Why do people such as Peter Wilson have such a xenophobic attitude to all things Scottish!? This is the United Kingdom Mr Wilson and the last I looked fiscal policy is run by Westminster. This story has abslutely nothing to do with nationalistic politics and everything to do with an elected politician trying to generate some oversees trade and improve the job market.
Is the Olympic Park only paid for with English money?
Hold on a minute, lets not all get caught up in this. What Mr Benn is asking for is already provided. Any new infrastructure over exdisting watercourses will no doubt be well engineered for future flood patterns. This is controlled by the Environment Agency in many respects.
The issues we have had in last few weeks are related to historical infrastructure, and masonry arch structures in particular. Unless Mr Benn relaxes the grip of the planners, conservationists and English Heritage (and the public) then we will continue to have these problems well into the future.
As a Bridge Engineer I know first hand how difficult it is just to repair and modernise any existing arch structures, no matter what classification of road over. To replace all the vulnerable arch structures is nigh on impossible. We'll just have to train any heavy flows through these bridges best we can and inspect them regularly, especially after heavy flooding.
As for the Government's financial assistance for this, its not even going to scratch the surface. Local authority maintenance budgets are continually stretched and barely cover the absolute minimum.
I can't understand why we are devloping solutions to remove surface water, but are still flushing our toilets with clean filtered, chlorinated drinking water.
The SUDS is not a solution and in my view is not well engineered. We should be capturing this surface water and using it again rather than trying to dispose of it. To capture it effectively would be good engineering.
Until we find solution in how to takle water shortages, of which we are being constantly reminded, we should not be considering the disposal of ANY surface water. Only recently an article pointed out we have areas of water scarcity (affecting 25m people) worse than some areas in Spain and Morocco.
Water metering is a first step, but must be accompanied by a structured and sensible approach and this must be accepted by all and endorsed by the Government. Grey water capture and use is the next obvious option. Make it a condition that all new housing development MUST install grey water facilities as a planning requirement.

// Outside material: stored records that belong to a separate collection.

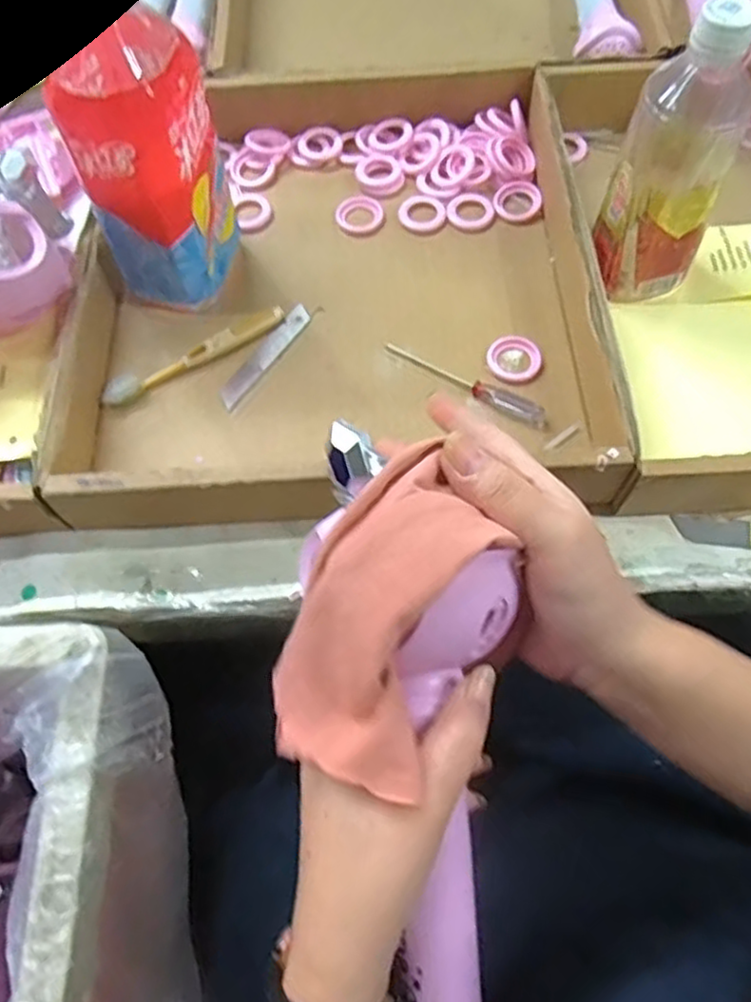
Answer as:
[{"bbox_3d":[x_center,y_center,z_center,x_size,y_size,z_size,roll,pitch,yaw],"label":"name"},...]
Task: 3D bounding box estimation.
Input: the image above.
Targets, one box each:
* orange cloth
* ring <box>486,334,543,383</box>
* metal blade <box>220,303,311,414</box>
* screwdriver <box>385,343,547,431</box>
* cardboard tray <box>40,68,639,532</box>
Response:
[{"bbox_3d":[0.003,0.043,0.274,0.065,0.026,0.124,21,91,11],"label":"orange cloth"},{"bbox_3d":[0.097,-0.100,0.497,0.036,0.008,0.037,-1,65,1],"label":"ring"},{"bbox_3d":[-0.079,-0.104,0.511,0.016,0.004,0.100,32,67,5],"label":"metal blade"},{"bbox_3d":[0.062,-0.084,0.489,0.124,0.014,0.016,34,70,16],"label":"screwdriver"},{"bbox_3d":[-0.022,-0.158,0.506,0.348,0.057,0.388,0,65,1],"label":"cardboard tray"}]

Small groups of housing could even share a single underground tank and all pumping and filtering can be provided from solar energy when available.
I agree that SUDS may be useful for certain highway projects where there is little or no use for the surface water collected and it may not be feasible to channel this to a user. However, ANY development or landscaping that collects surface water as a result should be compelled to find a use for the water first as opposed to disposal.